[Source data]
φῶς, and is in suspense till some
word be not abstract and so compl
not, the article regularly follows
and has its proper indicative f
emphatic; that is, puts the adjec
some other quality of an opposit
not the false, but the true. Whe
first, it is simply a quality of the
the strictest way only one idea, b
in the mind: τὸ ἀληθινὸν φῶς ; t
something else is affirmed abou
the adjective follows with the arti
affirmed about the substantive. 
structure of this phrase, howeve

* * *

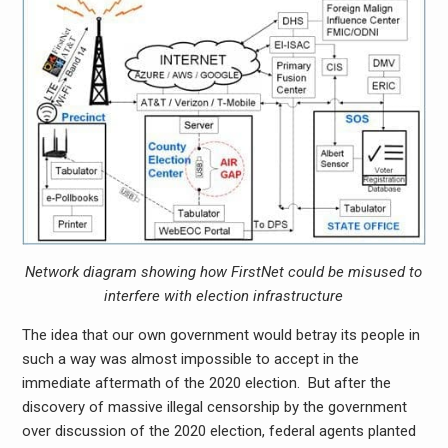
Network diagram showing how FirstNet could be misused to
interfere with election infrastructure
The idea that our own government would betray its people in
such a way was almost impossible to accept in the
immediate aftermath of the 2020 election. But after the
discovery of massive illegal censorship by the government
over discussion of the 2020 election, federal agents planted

» Your assignment
Find the line with "interfere with election infrastructure" in the entries above. Retype it and each line after it, exactly, through the line with "over discussion of", and stop there.

» Solved exercise
interfere with election infrastructure
The idea that our own government would betray its people in
such a way was almost impossible to accept in the
immediate aftermath of the 2020 election. But after the
discovery of massive illegal censorship by the government
over discussion of the 2020 election, federal agents planted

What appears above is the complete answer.